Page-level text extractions
┄┄┄┄┄┄┄┄┄┄

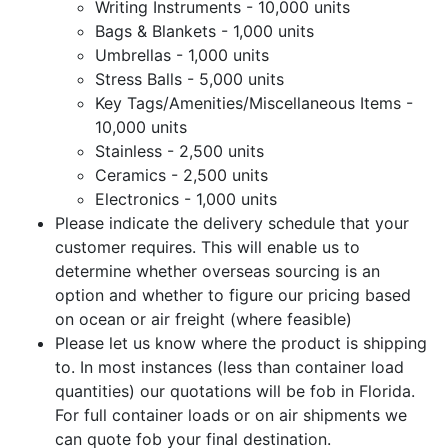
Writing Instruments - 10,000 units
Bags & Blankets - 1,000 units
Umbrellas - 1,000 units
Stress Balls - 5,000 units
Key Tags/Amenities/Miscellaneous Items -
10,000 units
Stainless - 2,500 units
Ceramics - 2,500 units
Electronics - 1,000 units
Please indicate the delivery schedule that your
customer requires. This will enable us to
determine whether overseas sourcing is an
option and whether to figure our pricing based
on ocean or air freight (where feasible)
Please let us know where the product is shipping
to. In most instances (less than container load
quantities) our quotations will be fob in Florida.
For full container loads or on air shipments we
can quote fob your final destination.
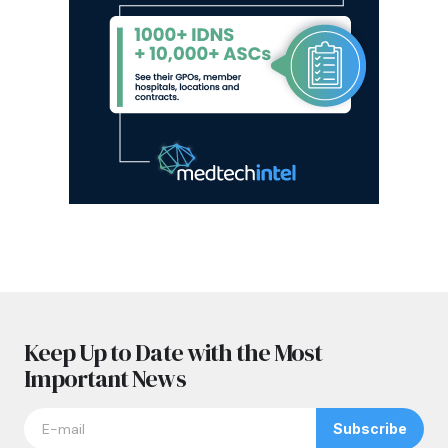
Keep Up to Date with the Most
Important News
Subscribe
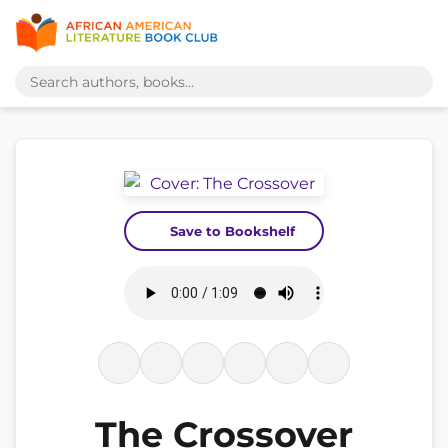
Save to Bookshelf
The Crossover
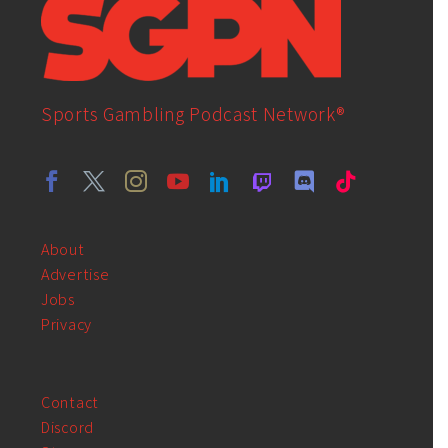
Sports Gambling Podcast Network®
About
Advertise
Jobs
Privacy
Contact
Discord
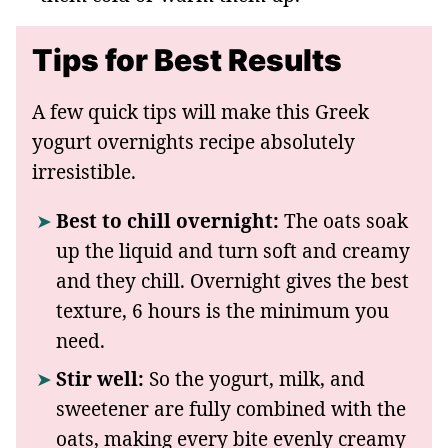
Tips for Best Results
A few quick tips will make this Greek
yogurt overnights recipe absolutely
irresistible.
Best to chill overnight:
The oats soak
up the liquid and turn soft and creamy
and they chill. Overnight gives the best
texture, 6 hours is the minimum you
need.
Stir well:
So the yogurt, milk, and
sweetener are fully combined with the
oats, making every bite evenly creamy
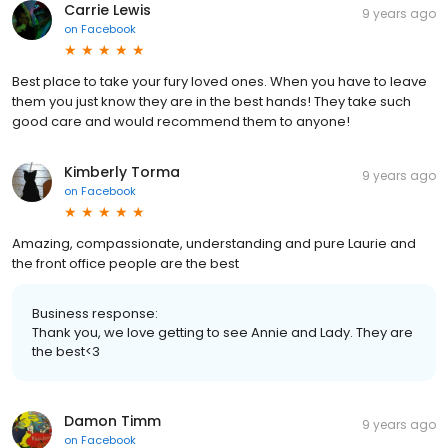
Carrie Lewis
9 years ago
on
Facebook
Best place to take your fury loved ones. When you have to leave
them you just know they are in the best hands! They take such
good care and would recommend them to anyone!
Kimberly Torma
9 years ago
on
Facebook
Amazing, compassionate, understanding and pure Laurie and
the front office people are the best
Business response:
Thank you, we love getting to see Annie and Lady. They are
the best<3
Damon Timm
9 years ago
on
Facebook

┄┄┄┄┄┄┄┄┄┄

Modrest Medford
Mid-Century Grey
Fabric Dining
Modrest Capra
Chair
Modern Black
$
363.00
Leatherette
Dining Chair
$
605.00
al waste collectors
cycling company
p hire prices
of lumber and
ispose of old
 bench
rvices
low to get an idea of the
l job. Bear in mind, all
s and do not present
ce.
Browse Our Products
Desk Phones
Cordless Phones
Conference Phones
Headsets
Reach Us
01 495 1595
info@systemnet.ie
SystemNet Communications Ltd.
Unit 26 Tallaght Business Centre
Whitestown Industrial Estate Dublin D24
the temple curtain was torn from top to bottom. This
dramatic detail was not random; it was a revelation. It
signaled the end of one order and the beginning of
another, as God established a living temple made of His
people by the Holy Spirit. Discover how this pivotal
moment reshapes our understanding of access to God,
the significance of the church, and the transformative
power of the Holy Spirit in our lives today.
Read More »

┄┄┄┄┄┄┄┄┄┄

* Activity
Return the lines of the records from the one containing "Writing Instruments - 10,000 units" through the one containing "The Crossover", both included, exactly as they appear, and leave the pictures out.

* Response box
Writing Instruments - 10,000 units
Bags & Blankets - 1,000 units
Umbrellas - 1,000 units
Stress Balls - 5,000 units
Key Tags/Amenities/Miscellaneous Items -
10,000 units
Stainless - 2,500 units
Ceramics - 2,500 units
Electronics - 1,000 units
Please indicate the delivery schedule that your
customer requires. This will enable us to
determine whether overseas sourcing is an
option and whether to figure our pricing based
on ocean or air freight (where feasible)
Please let us know where the product is shipping
to. In most instances (less than container load
quantities) our quotations will be fob in Florida.
For full container loads or on air shipments we
can quote fob your final destination.
Keep Up to Date with the Most
Important News
Subscribe
Save to Bookshelf
The Crossover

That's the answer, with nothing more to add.